Supplied entries:
□ □ □

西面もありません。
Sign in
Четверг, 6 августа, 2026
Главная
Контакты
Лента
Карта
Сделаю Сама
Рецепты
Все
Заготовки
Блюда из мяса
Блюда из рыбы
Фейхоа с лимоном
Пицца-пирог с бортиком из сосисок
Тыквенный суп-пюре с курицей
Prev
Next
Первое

□ □ □

The problem: Write the entries out once more, exactly as they were given.

Answer area:
西面もありません。
Sign in
Четверг, 6 августа, 2026
Главная
Контакты
Лента
Карта
Сделаю Сама
Рецепты
Все
Заготовки
Блюда из мяса
Блюда из рыбы
Фейхоа с лимоном
Пицца-пирог с бортиком из сосисок
Тыквенный суп-пюре с курицей
Prev
Next
Первое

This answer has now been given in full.